§ **Document passage**:

══════

To solve the system (10), we assume p = Γ(ρ) + X for a yet undetermined but very general function X, as somehow suggested by (4). From the second equation of (10), we thus have

$$\frac{\partial \,\rho }{\partial \,\,t}\,\, + \,\,\,\,M\frac{\partial \,[\varGamma (\rho ) + X]}{\partial \,\,x}\,\,\,\frac{\partial \,\rho }{\partial \,\,x}\,\, + N\,\,\,\left( {\frac{\partial \,\rho }{\partial \,\,x}} \right)^{2} \, = \,\,\frac{\partial \,\rho }{\partial \,t}\,\, + \,\left[ {N\,\frac{\partial \,\rho }{\partial \,x}\, + \,\,\frac{M\,\partial \,[\,\varGamma (\rho ) + X]}{\partial \,\rho }} \right]\,\,\frac{\partial \,\rho }{\partial \,x}\, \approx \,\,0$$

(11)

══════

§ **Listed records**:
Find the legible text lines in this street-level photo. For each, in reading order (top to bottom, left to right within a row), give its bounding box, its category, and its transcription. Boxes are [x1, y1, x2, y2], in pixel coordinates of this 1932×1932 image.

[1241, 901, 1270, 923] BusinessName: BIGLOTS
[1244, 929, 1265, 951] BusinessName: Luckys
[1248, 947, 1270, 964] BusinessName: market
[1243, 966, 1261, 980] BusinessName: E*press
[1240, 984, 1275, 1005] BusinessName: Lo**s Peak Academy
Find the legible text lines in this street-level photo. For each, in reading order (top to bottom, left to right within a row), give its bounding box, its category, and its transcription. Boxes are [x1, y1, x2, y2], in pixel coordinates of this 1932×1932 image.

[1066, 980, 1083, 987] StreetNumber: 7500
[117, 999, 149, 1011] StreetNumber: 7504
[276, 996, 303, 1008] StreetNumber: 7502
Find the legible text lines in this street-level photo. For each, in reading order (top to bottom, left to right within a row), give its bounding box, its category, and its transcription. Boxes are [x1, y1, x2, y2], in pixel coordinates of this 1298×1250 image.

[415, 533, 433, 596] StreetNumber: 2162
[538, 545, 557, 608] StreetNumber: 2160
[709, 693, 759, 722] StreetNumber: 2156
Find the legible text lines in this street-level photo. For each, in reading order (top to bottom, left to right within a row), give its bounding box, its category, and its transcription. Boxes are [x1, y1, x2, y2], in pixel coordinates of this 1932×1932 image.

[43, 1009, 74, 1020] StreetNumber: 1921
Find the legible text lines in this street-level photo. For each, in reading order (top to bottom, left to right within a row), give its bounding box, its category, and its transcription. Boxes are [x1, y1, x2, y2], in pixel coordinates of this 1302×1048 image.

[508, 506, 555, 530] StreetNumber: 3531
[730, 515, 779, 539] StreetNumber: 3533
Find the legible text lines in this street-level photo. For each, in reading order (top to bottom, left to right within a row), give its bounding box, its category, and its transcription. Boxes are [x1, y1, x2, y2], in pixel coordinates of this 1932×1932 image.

══════

§ **Directions for this task**:
Copy out the passage on solving system (10) in full, word for word and symbol for symbol. The rows play no part in what follows.

§ **Task output**:
To solve the system (10), we assume p = Γ(ρ) + X for a yet undetermined but very general function X, as somehow suggested by (4). From the second equation of (10), we thus have

$$\frac{\partial \,\rho }{\partial \,\,t}\,\, + \,\,\,\,M\frac{\partial \,[\varGamma (\rho ) + X]}{\partial \,\,x}\,\,\,\frac{\partial \,\rho }{\partial \,\,x}\,\, + N\,\,\,\left( {\frac{\partial \,\rho }{\partial \,\,x}} \right)^{2} \, = \,\,\frac{\partial \,\rho }{\partial \,t}\,\, + \,\left[ {N\,\frac{\partial \,\rho }{\partial \,x}\, + \,\,\frac{M\,\partial \,[\,\varGamma (\rho ) + X]}{\partial \,\rho }} \right]\,\,\frac{\partial \,\rho }{\partial \,x}\, \approx \,\,0$$

(11)